Front-end code change data:
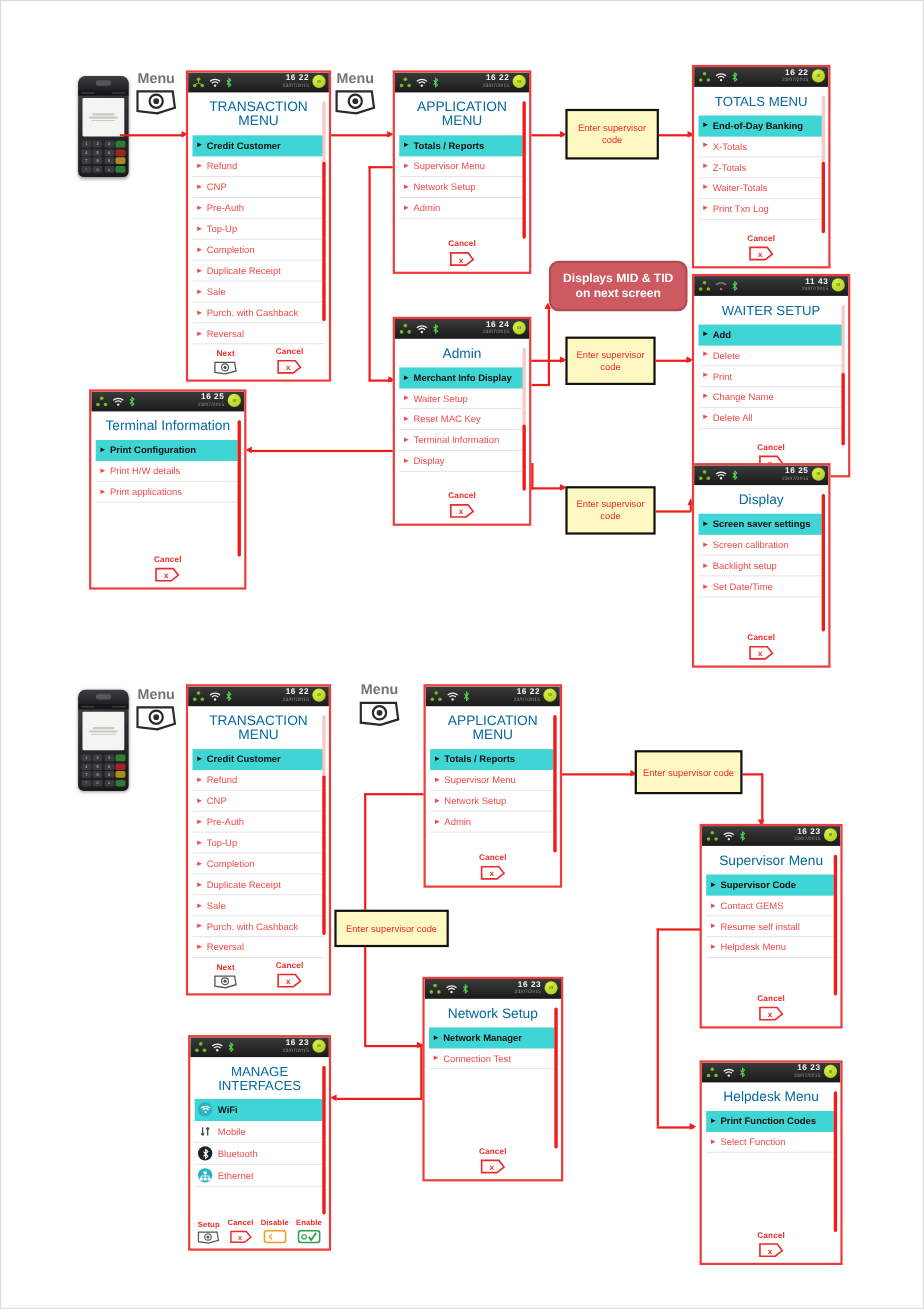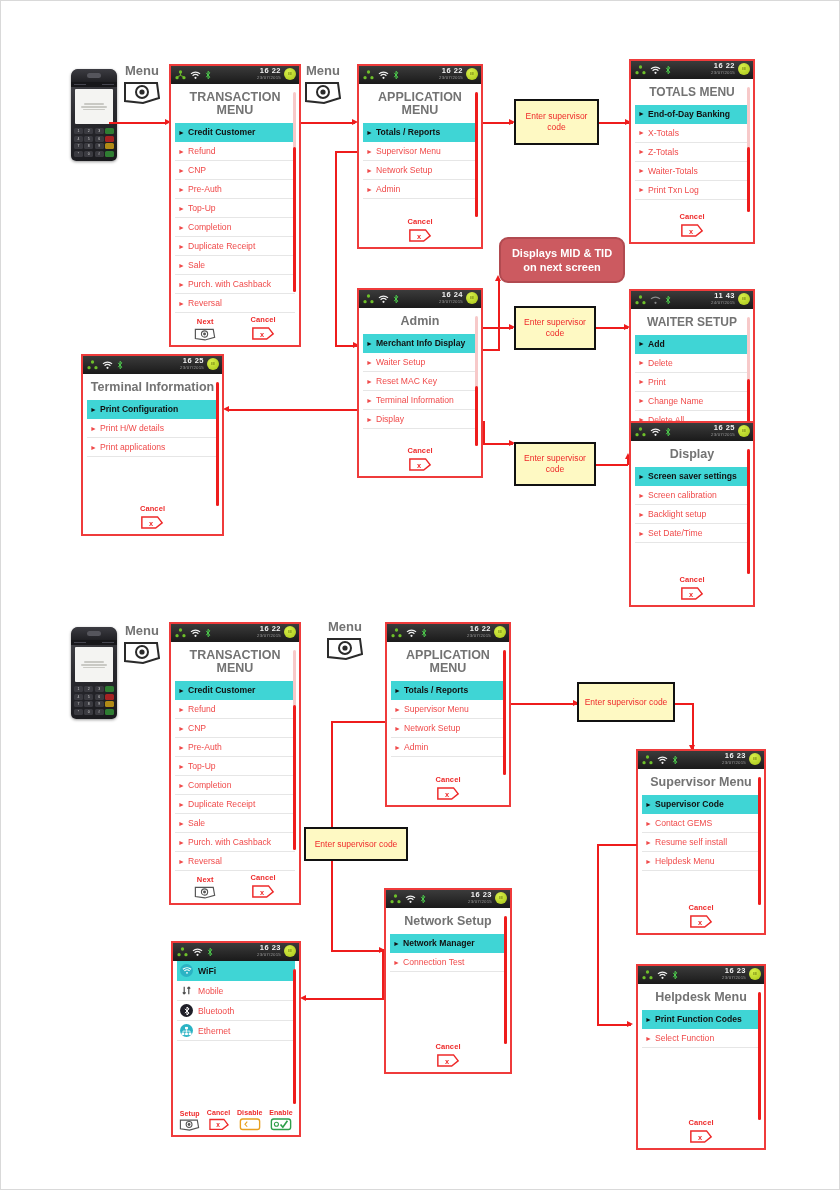"TRANSACTION MENU" .scr-title { color: #737373 -> #0369a1; font-weight: bold -> normal }
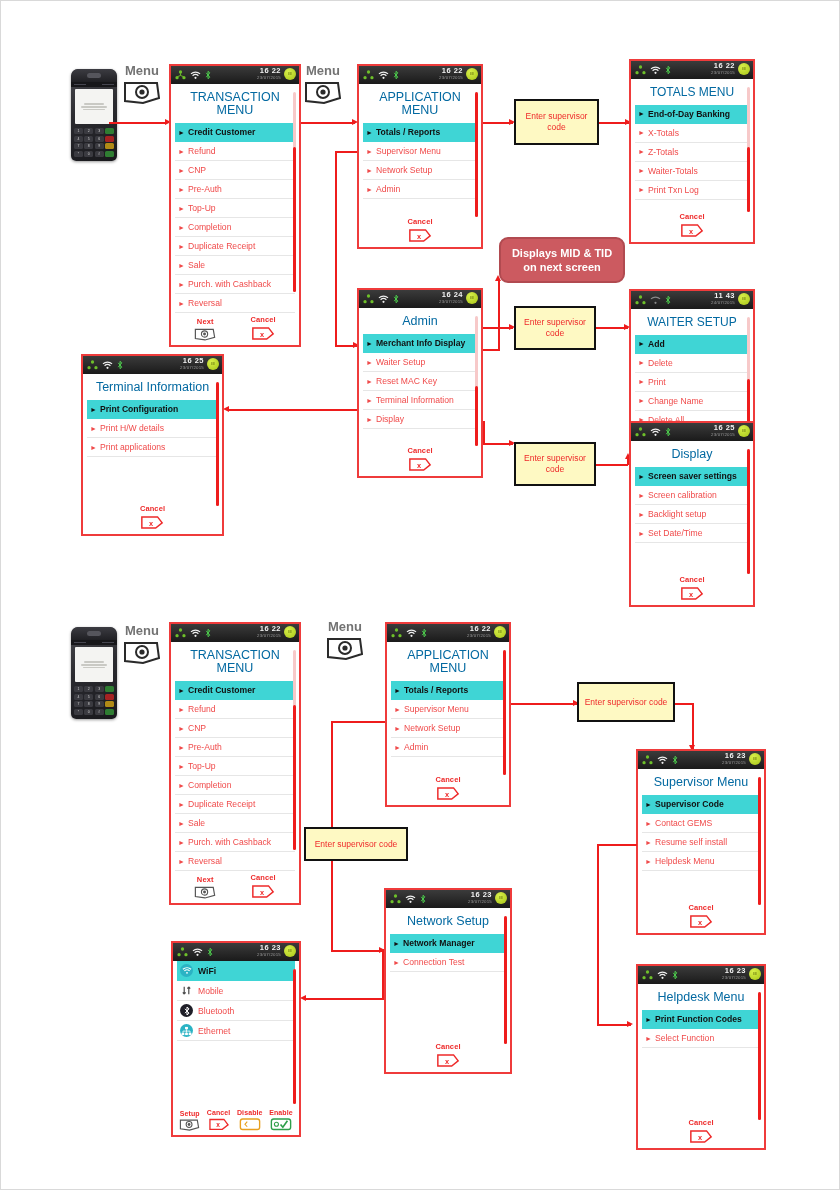"11 43" div.screen { margin-top: 40px -> none; width: 126px -> 144px }
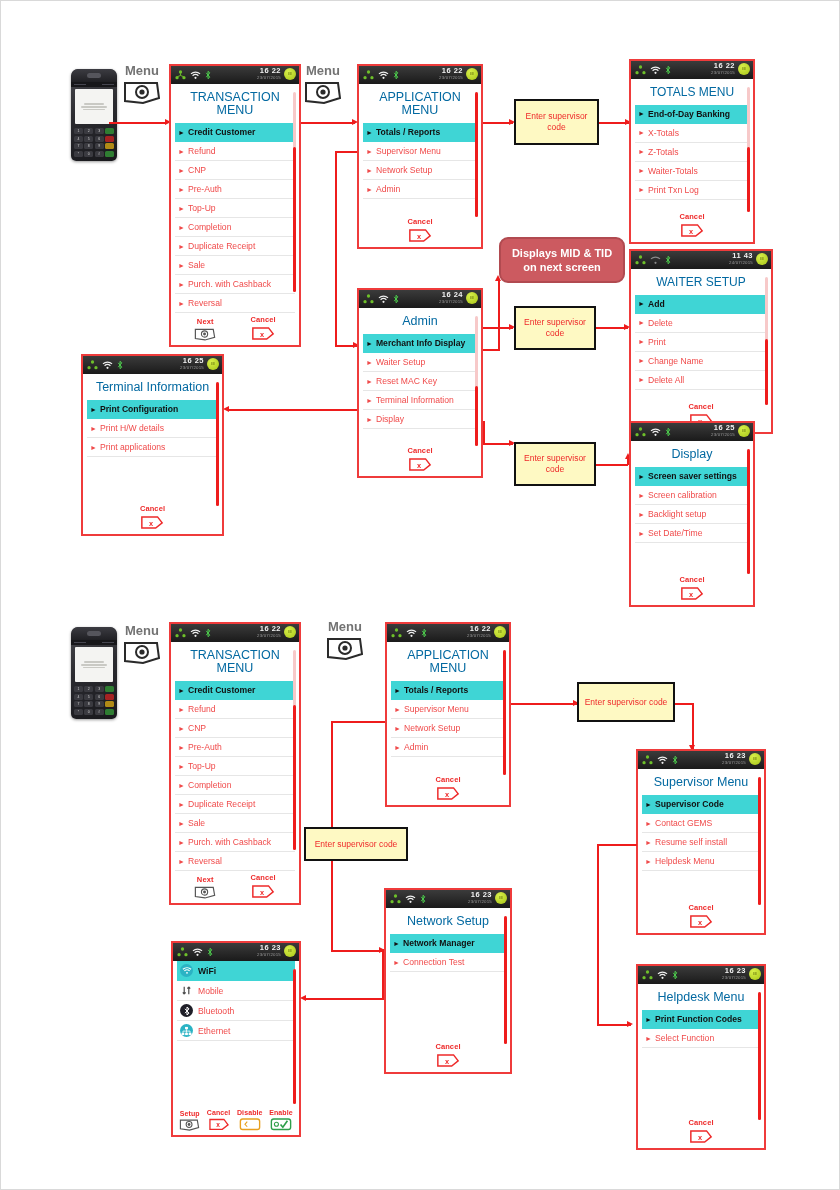"MANAGE INTERFACES" div.scr-title { html: none -> <div>MANAGE INTERFACES</div> }
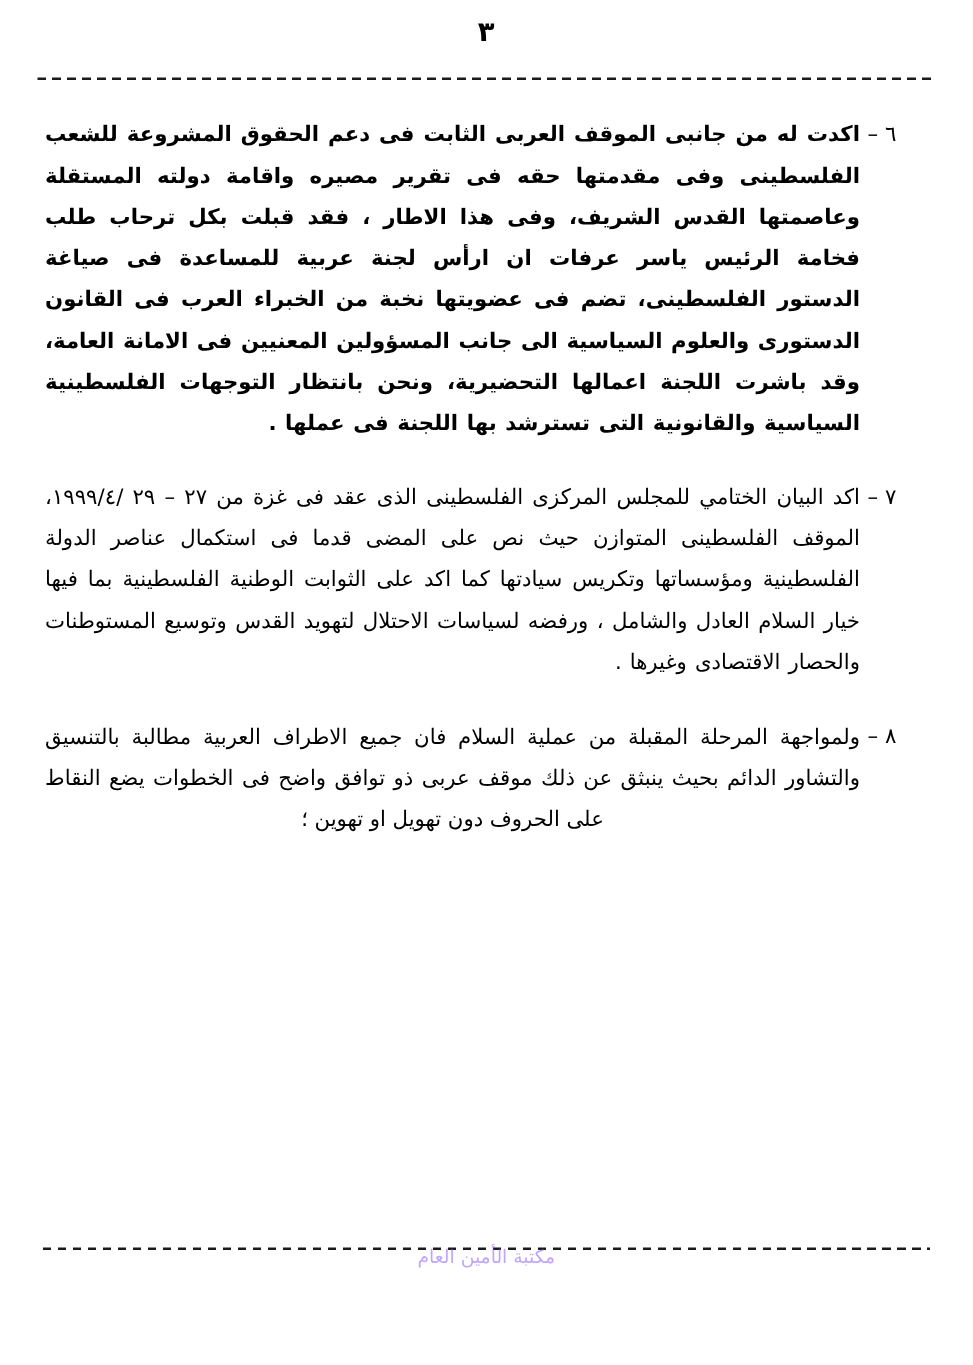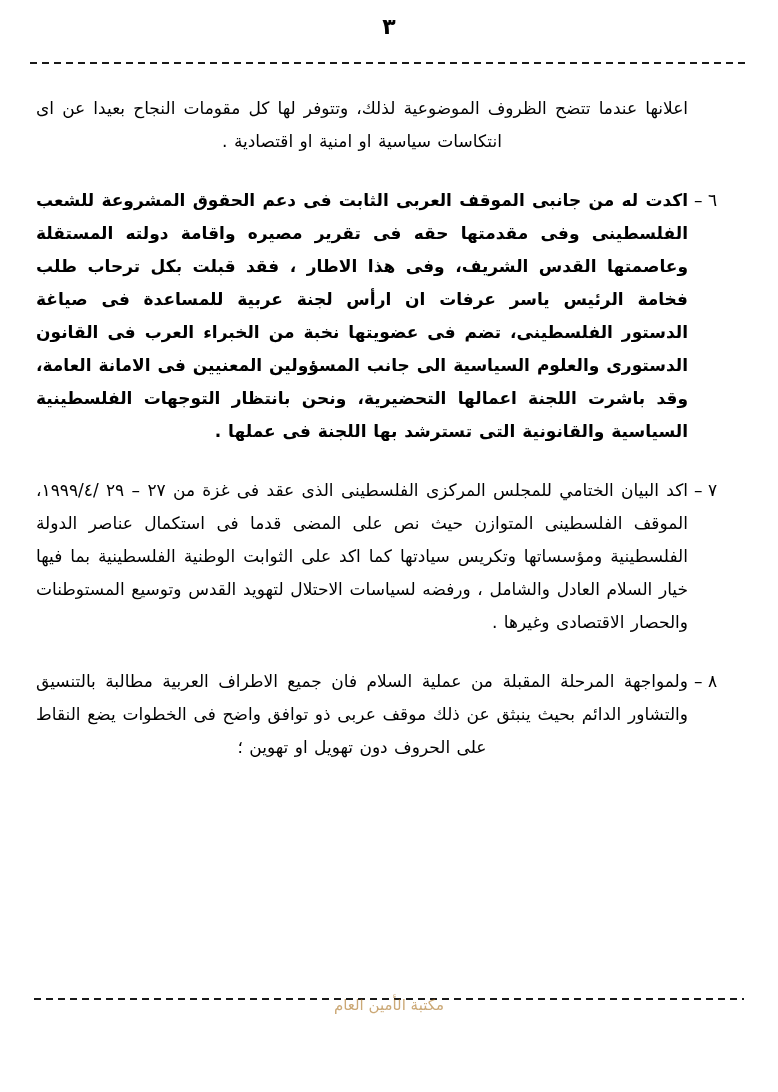"اعلانها عندما تتضح الظروف الموضوعية" div.para { html: <div> <div></div> <div>اعلانها عندما تتضح الظروف الموضوعية لذلك، وتتوفر لها كل مقومات النجاح بعيدا عن اى انتكاسات سياسية او امنية او اقتصادية .</div> </div> -> none }
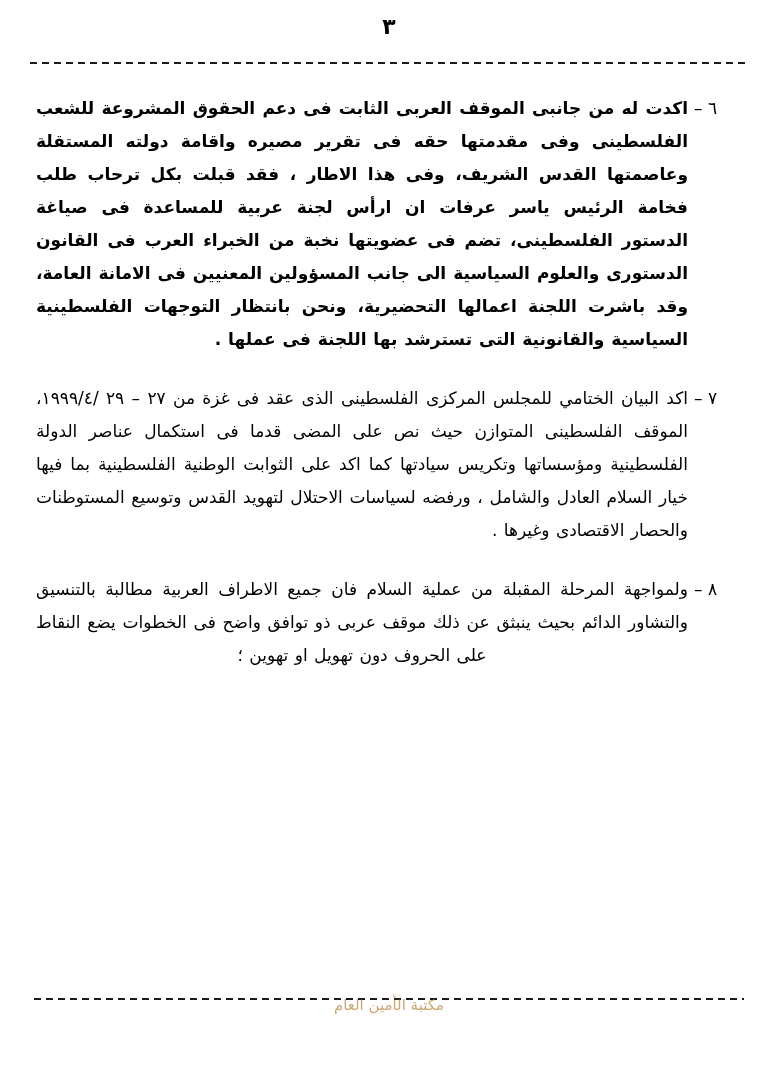"ولمواجهة المرحلة المقبلة من عملية" .p4 .ptext { font-family: none -> Liberation Serif, serif }
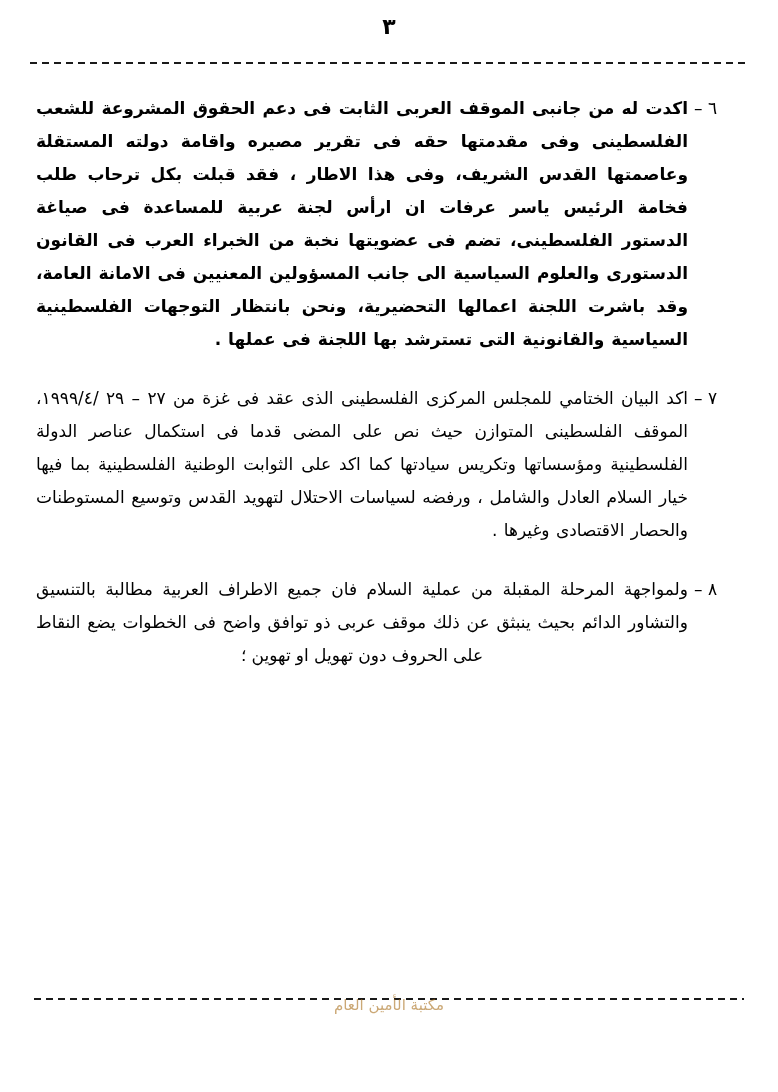"مكتبة الأمين العام" .footer-mark { color: #a16207 -> #8b5cf6 }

EXERCISE PROMPT: The answer must be an exact copy of the lines from the one with "html: <div> <div></div>" through the final line above, both ends included, and nothing else; pictures stay out.

REPLY:
"اعلانها عندما تتضح الظروف الموضوعية" div.para { html: <div> <div></div> <div>اعلانها عندما تتضح الظروف الموضوعية لذلك، وتتوفر لها كل مقومات النجاح بعيدا عن اى انتكاسات سياسية او امنية او اقتصادية .</div> </div> -> none }
"ولمواجهة المرحلة المقبلة من عملية" .p4 .ptext { font-family: none -> Liberation Serif, serif }
"مكتبة الأمين العام" .footer-mark { color: #a16207 -> #8b5cf6 }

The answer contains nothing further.